Could Southern California earthquake swarm lead to the ‘big one?’ Here’s what to know

What do the hundreds of earthquakes swarming Southern California near the Salton Sea mean for the chances of a major quake?

The quake swarm, which began about 4 p.m. Wednesday, continued overnight and into Thursday morning with hundreds of small quakes, the U.S. Geological Survey reports.

Hundreds of earthquakes continue to rattle Southern California, USGS says

Most of the tremors are below 3.0 magnitude, but a few earthquakes registering over 4.5 magnitude have been recorded, the USGS reports. The agency had recorded at least 240 quakes by Wednesday night.

“Quakes make other quakes more likely, but only nearby,” seismologist Lucy Jones wrote on Twitter Wednesday night. “The only faults nearby are small. In other words, there is no scientific reason to predict a big quake in another location today.”

The quake swarms “are located in an area of diffuse seismic activity between the San Andreas fault in the north and the Imperial fault to the south,” the USGS says. Previous swarms in the area happened in 1981 and 2012.

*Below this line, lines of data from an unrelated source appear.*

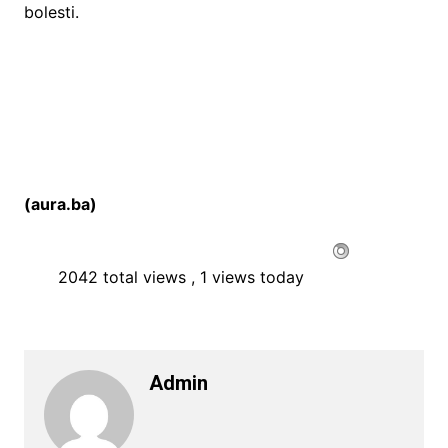
bolesti.
(aura.ba)
2042 total views
, 1 views today
Admin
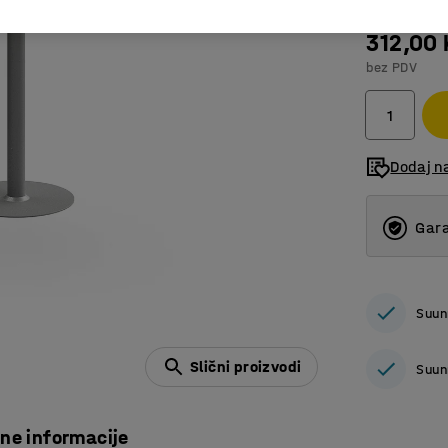
312,00
bez PDV
Dodaj n
Gara
Suun
Slični proizvodi
Suun
čne informacije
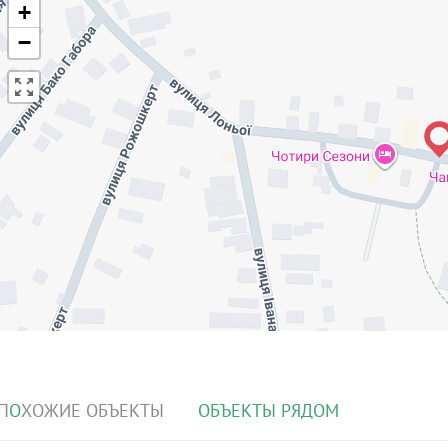
+
−
П
О
ХОЖИЕ ОБЪЕКТЫ
О
Б
ЪЕКТЫ РЯДОМ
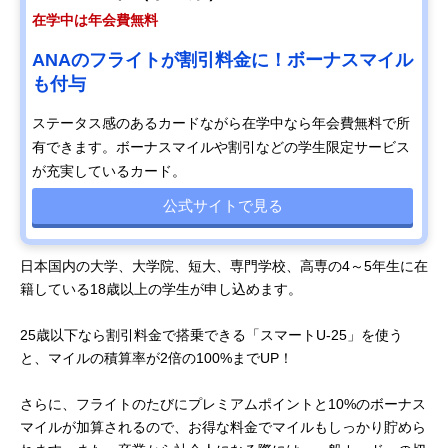
在学中は年会費無料
ANAのフライトが割引料金に！ボーナスマイル
も付与
ステータス感のあるカードながら在学中なら年会費無料で所
有できます。ボーナスマイルや割引などの学生限定サービス
が充実しているカード。
公式サイトで見る
日本国内の大学、大学院、短大、専門学校、高専の4～5年生に在
籍している18歳以上の学生が申し込めます。
25歳以下なら割引料金で搭乗できる「スマートU-25」を使う
と、マイルの積算率が2倍の100%までUP！
さらに、フライトのたびにプレミアムポイントと10%のボーナス
マイルが加算されるので、お得な料金でマイルもしっかり貯めら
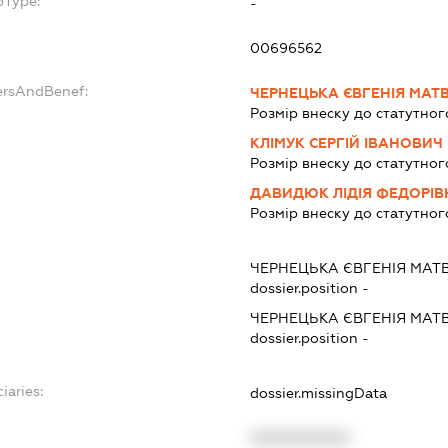
bType:
-
00696562
ersAndBenef:
ЧЕРНЕЦЬКА ЄВГЕНІЯ МАТВ
Розмір внеску до статутног
КЛІМУК СЕРГІЙ ІВАНОВИЧ
Розмір внеску до статутног
ДАВИДЮК ЛІДІЯ ФЕДОРІВ
Розмір внеску до статутног
ЧЕРНЕЦЬКА ЄВГЕНІЯ МАТВ
dossier.position -
ЧЕРНЕЦЬКА ЄВГЕНІЯ МАТВ
dossier.position -
iaries:
dossier.missingData
XXXXXXXXXX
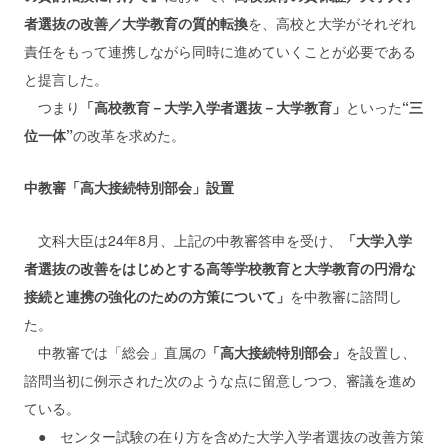
者選抜の改善／大学教育の質的転換
を、高校と大学がそれぞれ
責任をもって連携しながら同時に進めていくことが必要である
と提言した。
つまり
「高校教育－大学入学者選抜－大学教育」
といった
“三
位一体”
の改革を求めた。
中教審「高大接続特別部会」設置
文科大臣は24年8月、上記の中教審答申を受け、
「大学入学
者選抜の改善をはじめとする高等学校教育と大学教育の円滑な
接続と連携の強化のための方策について」
を中教審に諮問し
た。
中教審では「総会」直属の
「高大接続特別部会」
を設置し、
諮問当初に例示された次のような点に留意しつつ、審議を進め
ている。
● センター試験の在り方を含めた大学入学者選抜の改善方策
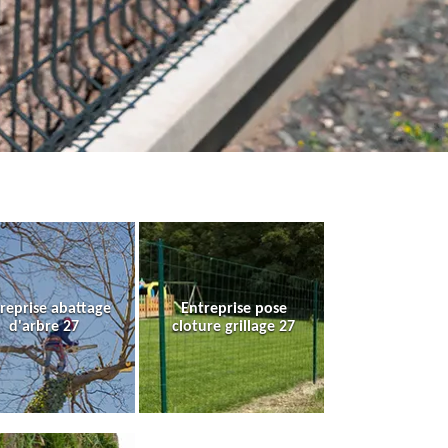
reprise abattage
Entreprise pose
d'arbre 27
cloture grillage 27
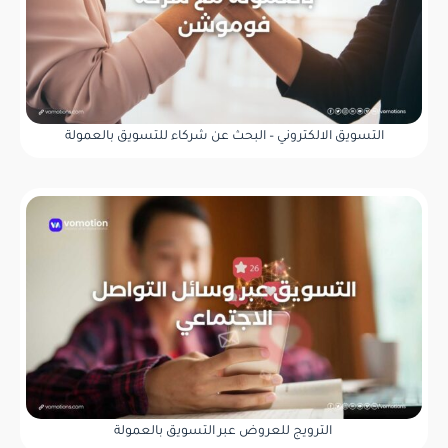
التسويق الالكتروني – البحث عن شركاء للتسويق بالعمولة
الترويج للعروض عبر التسويق بالعمولة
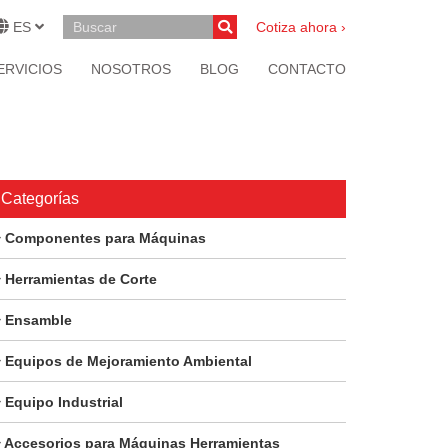
ES
Cotiza ahora ›
ERVICIOS
NOSOTROS
BLOG
CONTACTO
Categorías
Componentes para Máquinas
Herramientas de Corte
Ensamble
Equipos de Mejoramiento Ambiental
Equipo Industrial
Accesorios para Máquinas Herramientas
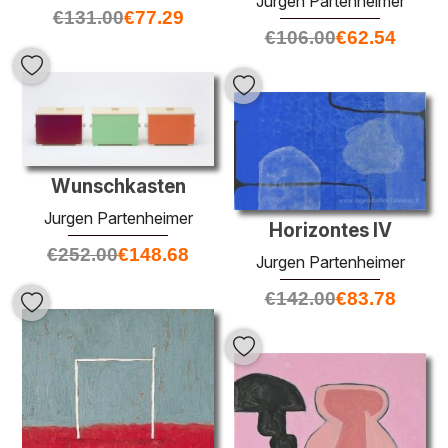
Jurgen Partenheimer
€
131.00
€
77.29
€
106.00
€
62.54
Wunschkasten
Jurgen Partenheimer
Horizontes IV
€
252.00
€
148.68
Jurgen Partenheimer
€
142.00
€
83.78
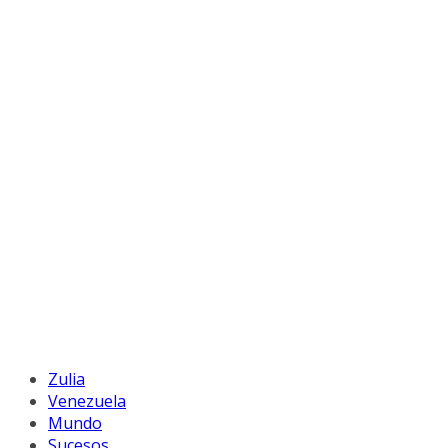
Zulia
Venezuela
Mundo
Sucesos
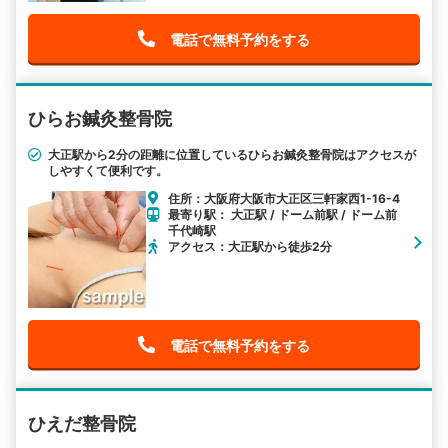
電話で無料予約をする
ひらお鍼灸整骨院
大正駅から2分の距離に位置しているひらお鍼灸整骨院はアクセスが
しやすくて便利です。
住所：大阪府大阪市大正区三軒家西1-16-4
最寄り駅： 大正駅 / ドーム前駅 / ドーム前
千代崎駅
アクセス：大正駅から徒歩2分
電話で無料予約をする
ひえだ整骨院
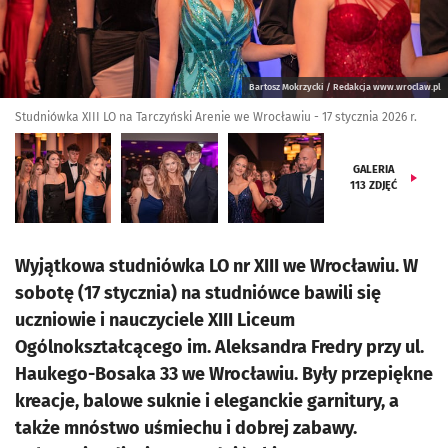
Bartosz Mokrzycki / Redakcja www.wroclaw.pl
Studniówka XIII LO na Tarczyński Arenie we Wrocławiu - 17 stycznia 2026 r.
GALERIA
113
ZDJĘĆ
Wyjątkowa studniówka LO nr XIII we Wrocławiu. W
sobotę (17 stycznia) na studniówce bawili się
uczniowie i nauczyciele XIII Liceum
Ogólnokształcącego im. Aleksandra Fredry przy ul.
Haukego-Bosaka 33 we Wrocławiu. Były przepiękne
kreacje, balowe suknie i eleganckie garnitury, a
także mnóstwo uśmiechu i dobrej zabawy.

“Past swarms have remained active for 1 to 20 days, with an average duration of about a week,” the USGS reported.

The swarm most likely will continue for several days, possibly including quakes up to 5.4 magnitude. A less likely scenario includes a possible quake of up to 6.9 magnitude.

And there’s a very slim chance of a quake of 7.0 magnitude or higher, but only in the Salton Sea area, not along one of the major California fault lines, the USGS said.

“While this is a very small probability, if such an earthquake were to occur, it would have serious impacts on communities nearby and would be followed by aftershocks that would increase the number of smaller earthquakes per day,” the USGS said.

”One of the largest swarms we have had in the Imperial Valley — and it is historically the most active swarms in SoCal,” Jones wrote on Twitter.

Magnitude measures the energy released at the source of the earthquake, the U.S. Geological Survey says. It replaces the old Richter scale.

Quakes between 2.5 and 5.4 magnitude are often felt but rarely cause much damage, according to Michigan Tech.